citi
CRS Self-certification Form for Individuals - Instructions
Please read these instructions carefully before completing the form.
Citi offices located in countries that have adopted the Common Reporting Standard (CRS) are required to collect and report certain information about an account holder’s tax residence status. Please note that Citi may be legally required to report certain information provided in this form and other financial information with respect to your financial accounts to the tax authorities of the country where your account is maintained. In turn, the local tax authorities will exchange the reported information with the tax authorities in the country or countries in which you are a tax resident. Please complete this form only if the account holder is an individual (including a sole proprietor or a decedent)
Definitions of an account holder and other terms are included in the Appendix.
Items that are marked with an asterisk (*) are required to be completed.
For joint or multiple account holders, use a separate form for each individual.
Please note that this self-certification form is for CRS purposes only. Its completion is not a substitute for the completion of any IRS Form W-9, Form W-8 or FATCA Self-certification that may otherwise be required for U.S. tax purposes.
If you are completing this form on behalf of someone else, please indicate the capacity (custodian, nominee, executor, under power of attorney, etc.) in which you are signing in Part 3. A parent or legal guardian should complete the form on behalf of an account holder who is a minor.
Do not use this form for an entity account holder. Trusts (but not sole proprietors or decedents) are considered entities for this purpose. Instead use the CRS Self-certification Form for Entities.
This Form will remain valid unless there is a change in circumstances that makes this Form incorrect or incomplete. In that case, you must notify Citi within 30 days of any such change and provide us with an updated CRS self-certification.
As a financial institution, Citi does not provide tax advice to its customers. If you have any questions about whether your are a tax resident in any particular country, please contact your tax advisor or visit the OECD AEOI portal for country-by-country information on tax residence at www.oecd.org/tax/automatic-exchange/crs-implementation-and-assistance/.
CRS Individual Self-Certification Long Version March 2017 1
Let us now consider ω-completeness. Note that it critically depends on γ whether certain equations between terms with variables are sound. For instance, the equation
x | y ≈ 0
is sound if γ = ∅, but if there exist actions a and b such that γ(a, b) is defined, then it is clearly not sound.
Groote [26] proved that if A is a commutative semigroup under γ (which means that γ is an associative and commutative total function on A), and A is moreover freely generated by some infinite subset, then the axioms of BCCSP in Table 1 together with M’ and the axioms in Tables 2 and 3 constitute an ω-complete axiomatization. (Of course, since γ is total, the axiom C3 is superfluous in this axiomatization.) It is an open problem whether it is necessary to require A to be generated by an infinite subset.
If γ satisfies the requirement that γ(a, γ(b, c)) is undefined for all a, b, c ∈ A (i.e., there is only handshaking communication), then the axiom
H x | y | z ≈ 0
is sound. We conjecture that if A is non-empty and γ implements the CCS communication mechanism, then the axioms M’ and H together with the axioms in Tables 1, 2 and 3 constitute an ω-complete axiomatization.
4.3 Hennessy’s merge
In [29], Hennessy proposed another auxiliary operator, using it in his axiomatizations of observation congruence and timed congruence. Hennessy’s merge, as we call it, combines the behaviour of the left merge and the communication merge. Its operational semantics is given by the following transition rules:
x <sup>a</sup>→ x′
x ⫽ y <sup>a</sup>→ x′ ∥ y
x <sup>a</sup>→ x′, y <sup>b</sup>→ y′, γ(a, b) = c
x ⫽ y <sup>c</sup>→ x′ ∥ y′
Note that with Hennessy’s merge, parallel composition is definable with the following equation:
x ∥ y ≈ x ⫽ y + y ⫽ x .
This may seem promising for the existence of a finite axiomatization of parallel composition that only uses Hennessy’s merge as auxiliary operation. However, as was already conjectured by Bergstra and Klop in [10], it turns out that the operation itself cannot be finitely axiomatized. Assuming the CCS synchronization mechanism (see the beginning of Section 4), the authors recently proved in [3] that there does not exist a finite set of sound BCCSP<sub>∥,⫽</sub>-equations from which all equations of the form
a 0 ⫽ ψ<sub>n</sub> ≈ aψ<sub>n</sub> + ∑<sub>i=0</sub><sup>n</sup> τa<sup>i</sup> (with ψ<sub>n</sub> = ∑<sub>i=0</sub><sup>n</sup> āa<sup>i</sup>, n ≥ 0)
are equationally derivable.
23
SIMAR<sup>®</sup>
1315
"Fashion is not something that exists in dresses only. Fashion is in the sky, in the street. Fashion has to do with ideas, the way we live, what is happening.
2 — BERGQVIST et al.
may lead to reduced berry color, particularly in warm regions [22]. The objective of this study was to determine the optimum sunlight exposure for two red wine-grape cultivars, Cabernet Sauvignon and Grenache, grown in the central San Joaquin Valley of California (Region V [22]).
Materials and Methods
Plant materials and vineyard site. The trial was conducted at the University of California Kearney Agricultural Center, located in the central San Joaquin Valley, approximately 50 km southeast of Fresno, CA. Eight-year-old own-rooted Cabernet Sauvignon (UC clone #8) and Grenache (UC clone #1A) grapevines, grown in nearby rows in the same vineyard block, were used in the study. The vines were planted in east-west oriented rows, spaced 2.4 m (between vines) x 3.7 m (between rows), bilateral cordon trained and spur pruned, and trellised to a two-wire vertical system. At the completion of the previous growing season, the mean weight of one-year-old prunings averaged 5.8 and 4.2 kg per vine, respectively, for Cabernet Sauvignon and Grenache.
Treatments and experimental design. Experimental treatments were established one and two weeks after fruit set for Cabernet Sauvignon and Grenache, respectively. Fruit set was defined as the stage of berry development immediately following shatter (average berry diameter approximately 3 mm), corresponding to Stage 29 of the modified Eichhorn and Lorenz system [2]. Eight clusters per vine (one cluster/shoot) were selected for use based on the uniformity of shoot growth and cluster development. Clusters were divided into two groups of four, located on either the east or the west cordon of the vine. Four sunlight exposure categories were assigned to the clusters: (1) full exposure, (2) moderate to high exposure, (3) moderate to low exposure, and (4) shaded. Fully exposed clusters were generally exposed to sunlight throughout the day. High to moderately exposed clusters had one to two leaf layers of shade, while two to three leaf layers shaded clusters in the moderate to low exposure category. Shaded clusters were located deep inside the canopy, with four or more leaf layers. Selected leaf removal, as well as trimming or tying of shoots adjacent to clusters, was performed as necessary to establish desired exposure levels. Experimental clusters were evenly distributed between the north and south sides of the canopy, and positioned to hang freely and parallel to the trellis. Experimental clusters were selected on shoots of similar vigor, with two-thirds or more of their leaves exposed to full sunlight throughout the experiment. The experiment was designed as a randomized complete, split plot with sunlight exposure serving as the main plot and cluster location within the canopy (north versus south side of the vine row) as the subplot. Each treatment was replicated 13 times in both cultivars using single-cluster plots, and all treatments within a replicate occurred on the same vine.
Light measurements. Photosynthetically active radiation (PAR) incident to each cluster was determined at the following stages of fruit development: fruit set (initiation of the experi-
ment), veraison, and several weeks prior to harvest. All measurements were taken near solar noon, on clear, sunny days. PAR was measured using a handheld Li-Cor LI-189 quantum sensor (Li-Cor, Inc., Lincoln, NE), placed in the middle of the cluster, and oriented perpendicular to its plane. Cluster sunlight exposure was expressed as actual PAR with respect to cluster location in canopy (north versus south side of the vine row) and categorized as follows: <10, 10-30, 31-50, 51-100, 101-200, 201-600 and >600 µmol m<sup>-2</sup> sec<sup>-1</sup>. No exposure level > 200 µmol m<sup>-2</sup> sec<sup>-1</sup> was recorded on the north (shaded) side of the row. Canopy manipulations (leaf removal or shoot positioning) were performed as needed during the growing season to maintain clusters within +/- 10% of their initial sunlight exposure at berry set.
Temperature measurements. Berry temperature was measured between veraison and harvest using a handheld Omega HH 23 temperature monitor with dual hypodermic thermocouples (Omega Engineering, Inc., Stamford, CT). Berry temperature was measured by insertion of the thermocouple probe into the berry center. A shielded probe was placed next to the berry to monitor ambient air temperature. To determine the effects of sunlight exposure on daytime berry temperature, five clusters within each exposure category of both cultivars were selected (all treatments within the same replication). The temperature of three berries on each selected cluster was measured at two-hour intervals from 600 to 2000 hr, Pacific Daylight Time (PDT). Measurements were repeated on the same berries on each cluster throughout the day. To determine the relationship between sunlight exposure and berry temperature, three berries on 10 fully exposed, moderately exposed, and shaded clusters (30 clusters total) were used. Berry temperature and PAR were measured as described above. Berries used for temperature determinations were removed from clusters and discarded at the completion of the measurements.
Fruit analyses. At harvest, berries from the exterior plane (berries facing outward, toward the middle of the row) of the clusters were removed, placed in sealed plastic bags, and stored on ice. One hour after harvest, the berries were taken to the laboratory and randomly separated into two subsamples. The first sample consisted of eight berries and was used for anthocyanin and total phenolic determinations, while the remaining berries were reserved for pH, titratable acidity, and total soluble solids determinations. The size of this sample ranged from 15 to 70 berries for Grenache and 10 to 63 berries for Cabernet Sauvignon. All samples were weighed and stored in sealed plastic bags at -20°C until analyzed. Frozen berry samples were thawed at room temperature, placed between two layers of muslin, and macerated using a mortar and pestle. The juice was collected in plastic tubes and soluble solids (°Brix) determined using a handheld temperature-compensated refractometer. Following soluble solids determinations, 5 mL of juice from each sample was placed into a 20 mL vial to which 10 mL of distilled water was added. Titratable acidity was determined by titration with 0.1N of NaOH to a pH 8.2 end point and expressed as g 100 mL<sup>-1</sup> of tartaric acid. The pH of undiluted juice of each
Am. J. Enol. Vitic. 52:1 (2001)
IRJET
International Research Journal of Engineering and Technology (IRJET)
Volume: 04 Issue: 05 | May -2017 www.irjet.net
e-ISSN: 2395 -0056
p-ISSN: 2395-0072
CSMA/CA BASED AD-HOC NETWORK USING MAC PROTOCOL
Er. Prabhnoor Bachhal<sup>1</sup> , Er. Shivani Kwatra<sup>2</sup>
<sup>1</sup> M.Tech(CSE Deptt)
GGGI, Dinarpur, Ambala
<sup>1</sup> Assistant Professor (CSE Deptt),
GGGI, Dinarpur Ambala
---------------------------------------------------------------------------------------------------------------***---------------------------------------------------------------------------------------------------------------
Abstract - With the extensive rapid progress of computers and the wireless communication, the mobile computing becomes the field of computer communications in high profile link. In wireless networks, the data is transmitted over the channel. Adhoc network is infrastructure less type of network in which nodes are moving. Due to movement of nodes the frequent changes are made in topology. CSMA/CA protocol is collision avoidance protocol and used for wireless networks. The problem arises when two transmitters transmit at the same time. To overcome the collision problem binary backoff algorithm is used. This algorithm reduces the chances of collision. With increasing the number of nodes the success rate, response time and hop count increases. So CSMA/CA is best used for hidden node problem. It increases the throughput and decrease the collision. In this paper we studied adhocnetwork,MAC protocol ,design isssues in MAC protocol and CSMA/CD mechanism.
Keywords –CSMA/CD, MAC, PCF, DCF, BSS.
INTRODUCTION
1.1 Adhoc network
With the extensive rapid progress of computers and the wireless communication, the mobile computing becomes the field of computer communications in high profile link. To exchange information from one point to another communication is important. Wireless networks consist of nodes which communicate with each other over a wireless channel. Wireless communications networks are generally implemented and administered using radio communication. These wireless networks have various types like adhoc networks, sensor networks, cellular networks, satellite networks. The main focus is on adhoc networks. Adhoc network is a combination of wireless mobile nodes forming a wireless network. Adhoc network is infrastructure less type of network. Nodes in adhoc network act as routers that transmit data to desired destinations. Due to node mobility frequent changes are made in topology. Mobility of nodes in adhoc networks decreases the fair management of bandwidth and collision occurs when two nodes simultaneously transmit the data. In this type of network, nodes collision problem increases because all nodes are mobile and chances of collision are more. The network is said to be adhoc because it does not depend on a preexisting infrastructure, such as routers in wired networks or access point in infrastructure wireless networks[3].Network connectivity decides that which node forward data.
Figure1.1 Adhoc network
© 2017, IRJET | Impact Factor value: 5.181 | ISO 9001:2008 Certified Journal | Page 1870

#### Aim of the task:
Here the job is to set down exactly the lines of the material above that fall between the one with "Volume: 04 Issue: 05" and the one with "GGGI, Dinarpur Ambala", inclusive, and nothing beyond them.

#### Answer space:
Volume: 04 Issue: 05 | May -2017 www.irjet.net
e-ISSN: 2395 -0056
p-ISSN: 2395-0072
CSMA/CA BASED AD-HOC NETWORK USING MAC PROTOCOL
Er. Prabhnoor Bachhal<sup>1</sup> , Er. Shivani Kwatra<sup>2</sup>
<sup>1</sup> M.Tech(CSE Deptt)
GGGI, Dinarpur, Ambala
<sup>1</sup> Assistant Professor (CSE Deptt),
GGGI, Dinarpur Ambala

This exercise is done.